The most important tuning that can be applied to the Java Virtual Machine (JVM) is the size of the heap memory. If the demands require more memory than what is currently available, the JVM must grow the heap (if it can) or perform garbage collection to provide memory to allocate. Resizing the heap and garbage collecting can be expensive processes, and thus detrimental to performance. Sizing the heap to ensure an adequate amount of memory is available but still manageable to garbage collection is important in optimizing overall performance.

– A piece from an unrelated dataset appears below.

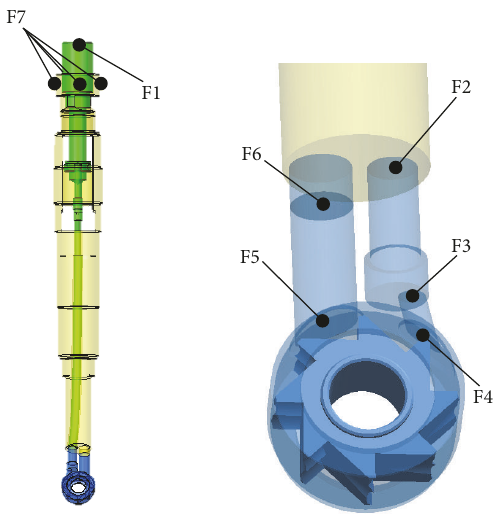
Figure 11: Measuring surface.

PingFederate attempts to optimize JVM heap and garbage collector settings based on available system resources at the time of installation and upgrade. Depending on your environment, you may override these settings at a later time.

Additional considerations

The JVM can grow the heap from the value of the minimum heap variable to the value of the maximum heap variable. However, growing the heap is not free. Requesting memory from the operating system is often an expensive exercise. In addition, the JVM must also reorganize the heap to account for the memory being added. If conserving memory in your deployment is important, then setting a lower value for the minimum heap than that of the maximum heap ensures that you are not reserving memory that you are not specifically using. If, however, you have enough memory such that a certain amount is easily earmarked for the PingFederate server, we recommend that you adjust the size of the heap by setting minimum heap and maximum heap to the same value. This allows the JVM to reserve its entire heap and decrease the amount of resizing that the JVM needs to perform if the amount of memory being used exceeds the value of minimum heap.